PASSAGE FOR REVIEW>
One giant leap for humankind, or starving punch-drunk while on the barren moon?

Monday, October 13th, 2008

Buzz Aldrin
- Terence McKenna
In the summer of ‘69, as my brother David and I pigged out on potato chips and sipped Tang, we watched in astonishment, as Buzz Aldrin and Neil Armstrong hypnotizingly bounced around on our shining Moon. Young David was five and I was nine. As our grainy black & white Zenith set fluttered otherworldly phenomena, I offered the simple explanation that the reason for the 3-second gaps in communication was, that it took time for Mission Control’s messages to reach the moon module, and then a bit more, for the astronauts radioed responses to rebound back here.
Years later, David told me that he had clearly heard what I was explaining, but that it was too much back then for his young mind to comprehend what it actually meant.

DATA PROVIDED>

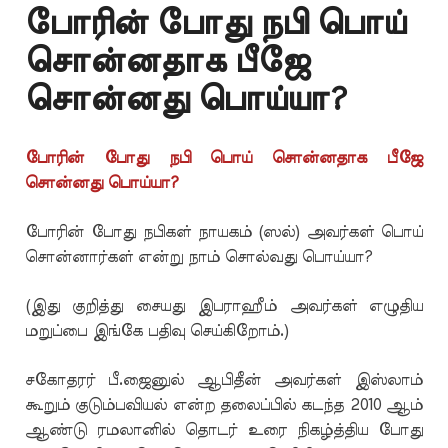
போரின் போது நபி பொய்
சொன்னதாக பீஜே
சொன்னது பொய்யா?
போரின் போது நபி பொய் சொன்னதாக பீஜே
சொன்னது பொய்யா?
போரின் போது நபிகள் நாயகம் (ஸல்) அவர்கள் பொய்
சொன்னார்கள் என்று நாம் சொல்வது பொய்யா?
(இது குறித்து சையது இபராஹீம் அவர்கள் எழுதிய
மறுப்பை இங்கே பதிவு செய்கிறோம்.)
சகோதரர் பீ.ஜைனுல் ஆபிதீன் அவர்கள் இஸ்லாம்
கூறும் குடும்பவியல் என்ற தலைப்பில் கடந்த 2010 ஆம்
ஆண்டு ரமலானில் தொடர் உரை நிகழ்த்திய போது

STUDY QUESTIONS>
1. Echo the moon-landing passage word for word, starting at "Years later, David" and ending at "it actually meant.".
2. Please duplicate the records word for word, starting at their beginning and ending with the line that contains "சகோதரர் பீ.ஜைனுல் ஆபிதீன் அவர்கள் இஸ்லாம்", and leave out the pictures.

ANSWERS>
1.
Years later, David told me that he had clearly heard what I was explaining, but that it was too much back then for his young mind to comprehend what it actually meant.

2.
போரின் போது நபி பொய்
சொன்னதாக பீஜே
சொன்னது பொய்யா?
போரின் போது நபி பொய் சொன்னதாக பீஜே
சொன்னது பொய்யா?
போரின் போது நபிகள் நாயகம் (ஸல்) அவர்கள் பொய்
சொன்னார்கள் என்று நாம் சொல்வது பொய்யா?
(இது குறித்து சையது இபராஹீம் அவர்கள் எழுதிய
மறுப்பை இங்கே பதிவு செய்கிறோம்.)
சகோதரர் பீ.ஜைனுல் ஆபிதீன் அவர்கள் இஸ்லாம்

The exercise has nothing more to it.